Thursday, July 31, 2008

Judo, death and life

"You'll be bothered from time to time by storms, fog, snow. When you are, think of those who went through it before you, and say to yourself, 'What they could do, I can do.'" - Antoine Saint-Exupery

Sadly, a lot of the people who went before me have passed on, have gone before me in the most metaphysical sense now. Isao Wada passed away this week. Services will be held on Monday at the Gardena Buddhist Church at 7:30 p.m. Wada-sensei was the real deal. With all of those people walking around with inflated ranks who want to be called sensei, he stood out, head and shoulders above. I have never known him to be anything but gracious and dignified, even on the rare occasions that he was angry. He was president of Nanka Yudanshakai and probably on every committee at one time or another. There is a lot of talk of judo politics, about how you "have to understand politics" to explain a lot of unethical behavior. I never knew Sensei Wada to speak a false word. He was the Head Instructor of Gardena Dojo, one of the oldest and largest judo clubs in the country.
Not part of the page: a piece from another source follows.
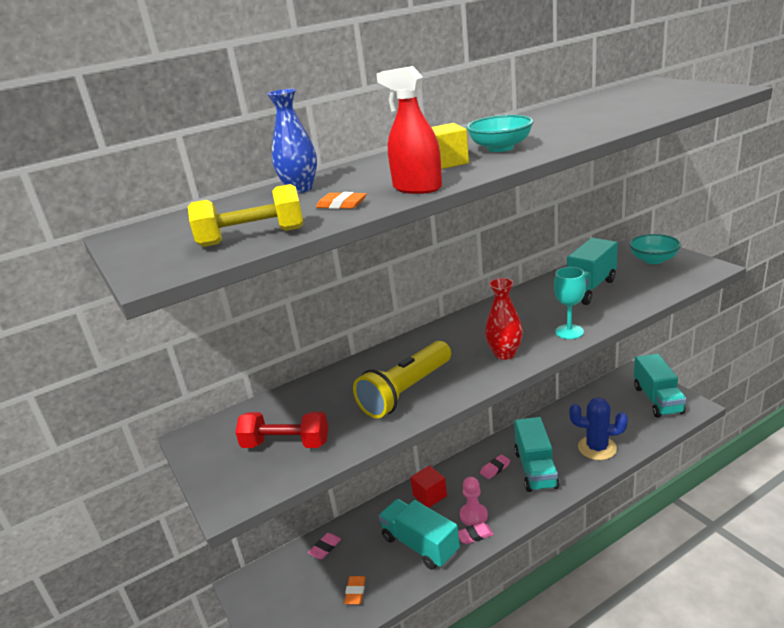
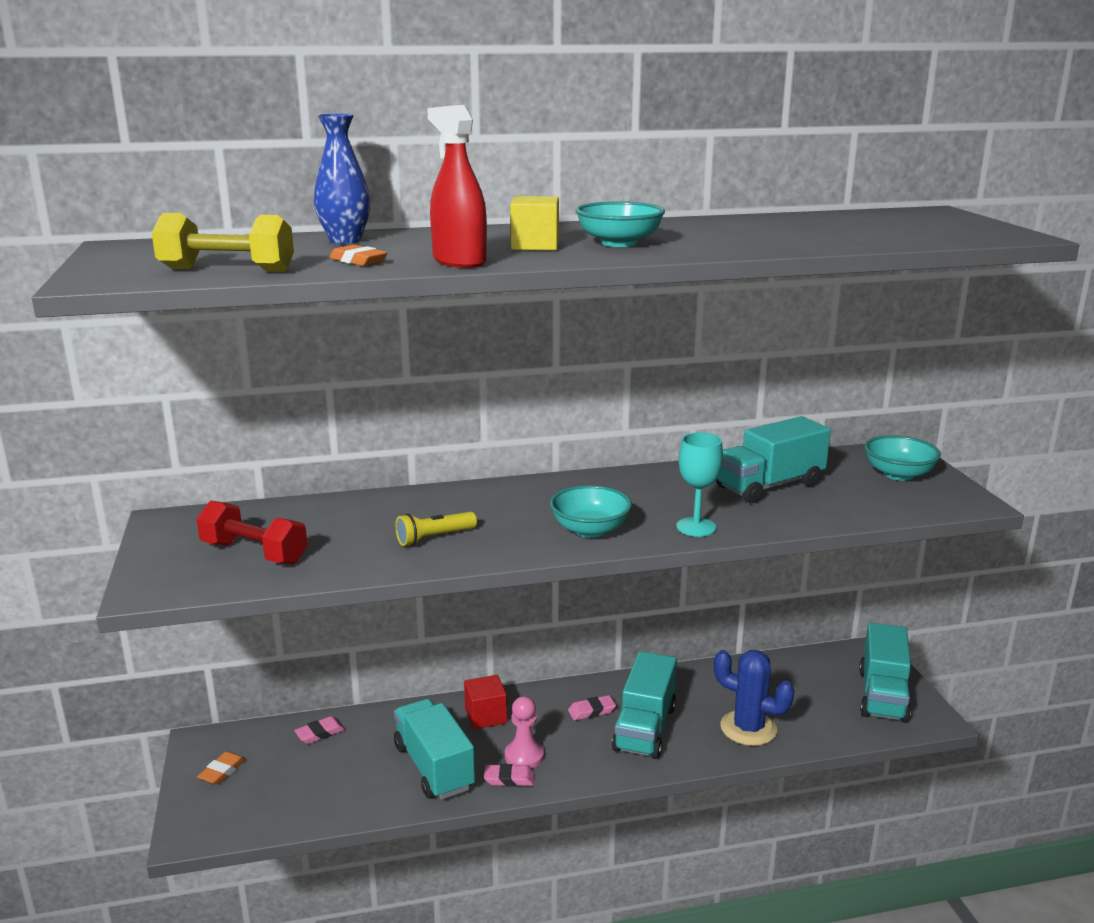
camera: 15 degrees right, 5 degrees down
orange eraser [344,576,366,604] -> orange eraser moved to [197,751,246,785]
yellow flashlight [353,341,451,418] -> yellow flashlight [395,512,477,546], size x0.52
red vase [485,278,523,360] -> turquoise bowl [550,485,632,538]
No matter who you were, no matter what race, gender, whether you were on the Olympic team or visiting from a small club in a small town, you were welcome at Gardena Dojo and he made you feel like it was their honor that you had trained there, rather than the other way around.

People call me a judo leader in the sport, but I have never been like Isao Wada, or Kenso Kiyohiro, who was the head instructor of Venice Dojo, and passed away a few years ago, or John Ogden, of Ogden Dojo, who died last year, or Frank Fullerton, the PJU Sport Director and former president of USJI, who died this month. Every single one of them, when they died there was no one who was anything but sincerely grieved. None of them were perfect - who is - but they were models for all of us in ways to be better people. Both Isao Wada and John Ogden had a terrific uchimata, something I could never do very well. Kenso Kiyohiro had a good seoi nage, which he passed on to his sons, Tracy and Marshall. Frank wasn't a great judo player, but he was a good referee, an honest one and he was a completely by the rules person. On the other hand, if there wasn't a rule specifically forbidding something he would do anything to help you out if you were an American and he thought you could bring home gold medals for the U.S. He was the most patriotic person I ever met.
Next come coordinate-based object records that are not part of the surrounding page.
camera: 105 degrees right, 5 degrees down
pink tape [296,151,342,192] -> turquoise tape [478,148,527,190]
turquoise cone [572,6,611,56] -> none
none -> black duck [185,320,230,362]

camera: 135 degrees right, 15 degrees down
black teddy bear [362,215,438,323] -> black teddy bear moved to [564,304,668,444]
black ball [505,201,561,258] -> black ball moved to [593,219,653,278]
Not only have many of my mentors and role models in judo passed away, but so have those in other areas of life. My doctoral advisor, my mentor in statistics, Dr. Richard Eyman, was another brilliant and scrupulously honest person. He passed away several years ago. Ironically, the university where he received his Ph.D. is now where I am the senior statistical consultant.

Lots of days, I feel that I am not ready to be the person people turn to. I am happy to have people like Wada, Ogden, Kiyohiro and Fullerton there. When I was young, of course, I thought I knew everything, was ten feet tall, bullet-proof and ready to take over the world. Now, every time we lose one of our elder statesmen and women (like Elizabeth Lee), I think, "Wait a minute! We still need you here."

Isao Wada's life was a lesson for a lot of people. He carried judo, grew judo and embodied judo for many decades. Now the people my age need to stand up to the challenge and try to be better people. It's up to us now. We have to be up to it, because soon, we are all that will be left.

Once a week or so, I teach a class at our Health Sciences Campus. To get to the classroom, I have to pass through the cancer hospital. Each day, I walk outside into another beautiful sunny day in southern California, see daughters escorting their mothers who are leaning on their arms for support, wives pushing their husbands in wheelchairs. So, maybe your child did not win the Junior Olympics, maybe the other coach made a rude remark to you, maybe you're mad at the judo club down the street.

Today would be a good day to get over it. We're alive. What a precious gift that is.

Sneakerdoodle Zebra Judo:Matwork tip, no one's head ever pops off
, the video blog, will be posted tomorrow. The fact that Sensei Wada died was about a billion times more important.

If anyone has an article or photo of Sensei Wada for the August issue of Growing Judo, I would love to receive it. The July issue can be found here


Anonymous said...

And now it’s your turn to be giving the much needed advice and direction to the upcoming generation, and to be admired for your accomplishments in judo, career and life. What your mentors did, your now do… and the world is a better place.

- AW

Anonymous said...

As an old English friend of mine would say,"Dead Bang On!" Never been a world champion or any of that, but the things I learned in Judo have got me thru some really tough times. Its about the perfection of character and you nailed it. Thanks for a really inspiring message.

Victor Anderson
Sacramento Judo Club

Bob C. said...

Those kinds of people could always bring out the best in there students- They had the gift to teach -were a small shadow of our great teachers, at least I am.